Début de la distribution des secours à Port-au-Prince

15 janvier 2010
Un hélicoptère dépose des kits de première urgence pour les victimes du séisme en Haïti.

Les Nations Unies ont commencé à apporter des biens de première nécessité aux survivants du tremblement de terre à Port-au-Prince, en Haïti, alors qu’un appel de fonds de 562 millions de dollars a été lancé à New York auprès des bailleurs de fonds internationaux.

Le Coordinateur des secours d'urgence des Nations Unies, John Holmes, a précisé que 30% des édifices de la ville était endommagés ou détruits, ce chiffre atteignant 50% dans certains quartiers. Des camps de toile vont être dressés : « Nous avons besoin de tentes et encore de tentes », a dit le Secrétaire général de l’ONU, Ban Ki-moon. Il y a aussi un grand besoin d’équipements lourds et de personnel médical.

M. Ban a expliqué que le Programme alimentaire mondial (PAM), qui a commencé à distribuer des vivres jeudi – biscuits énergétiques, repas tout prêts - nourrissait actuellement 8.000 personnes. Reconnaissant que c’était très peu, il a indiqué que l’ONU pensait être en mesure d’approvisionner un million de personnes d’ici deux semaines et le double d’ici un mois. Une quinzaine de centres de distribution ont été mis en place à Port-au-Prince.

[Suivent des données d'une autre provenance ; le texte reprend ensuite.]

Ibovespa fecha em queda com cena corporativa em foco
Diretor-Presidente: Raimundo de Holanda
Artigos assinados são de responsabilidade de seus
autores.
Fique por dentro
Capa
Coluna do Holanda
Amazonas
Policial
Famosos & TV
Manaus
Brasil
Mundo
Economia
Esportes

Quelque trois millions d’Haïtiens auraient été affectés d’une manière ou d’une autre par le séisme, selon une estimation. Si on ne disposait toujours d'aucun bilan des morts ou des blessés au troisième jour, il semble évident qu'il est très élevé.

Le centre opérationnel de l’ONU a été installé à l’aéroport. Alors que les rotations aériennes se succèdent à un rythme soutenu pour apporter des secours, M. Ban a précisé que la logistique sur le terrain était « extrêmement difficile » en raison du manque de moyens de transport et de carburant. L’aéroport lui-même a des capacités limitées et le kérozène fait défaut.

M. Holmes a averti que les besoins iraient grandissants les jours à venir, en soulignant le caractère essentiel de la coordination des secours. « L'expérience passée en matière de réponse aux catastrophes a montré et souligné qu'une coordination efficace était vitale si l'on voulait que l'aide appropriée atteigne à temps les plus vulnérables », a-t-il expliqué. « Pour répondre aux besoins sur le terrain nous devons travailler de concert », a-t-il ajouté, selon un communiqué du Bureau de la coordination des affaires humanitaires (OCHA).

Des équipes de recherches des survivants sont à l'oeuvre, l'OCHA en coordonnant 27 qui travaillent en priorité dans les décombres des hôpitaux, des écoles, des hôtels et des bâtiments importants. D’autres équipes sont en train d'être mobilisées et elles recevront le soutien à l'aéroport de l'Équipe des Nations Unies pour l'évaluation et la coordination en cas de catastrophe.

Les besoins les plus immédiats concernent la santé, l'eau, la nourriture et la construction d'abris d'urgence. Alors que de nombreux survivants sont grièvement blessés, l'Organisation mondiale de la santé (OMS) coordonne les secours sur le plan médical et chirurgical. Elle a envoyé une équipe spécialisée de 12 personnes tandis que des organisations non gouvernementales (ONG) telles que Médecins sans frontières s'efforcent d'élargir leur intervention le plus vite possible.

L'OCHA envisage avec les autorités haïtiennes d'utiliser le stade national de football pour y installer un hôpital de campagne. Le Programme alimentaire mondial (PAM) a commencé à distribuer des rations d'urgence qui étaient déjà stockées dans le pays. Il a aussi entrepris d'acheminer 86 tonnes de biscuits énergétiques depuis le Salvador. Le Fonds des Nations Unies pour l'enfance (UNICEF) a fait venir des abris et des produits pour purifier l'eau.

M. Holmes a rappelé que même si la mobilisation avait eu lieu dès la première heure, « la réalité est aussi que réunir les produits, les équipements et le savoir-faire dont on a désespérément besoin sur le terrain prend inévitablement du temps ».

Vendredi après-midi à New York, un appel de fonds de 562 millions de dollars a été lancé par 16 organisations des Nations Unies, 12 organisations non-gouvernementales et l'Organisation internationale des migrations auprès des bailleurs de fonds internationaux pour assister environ 3 millions d'Haïtiens sur une période de six mois.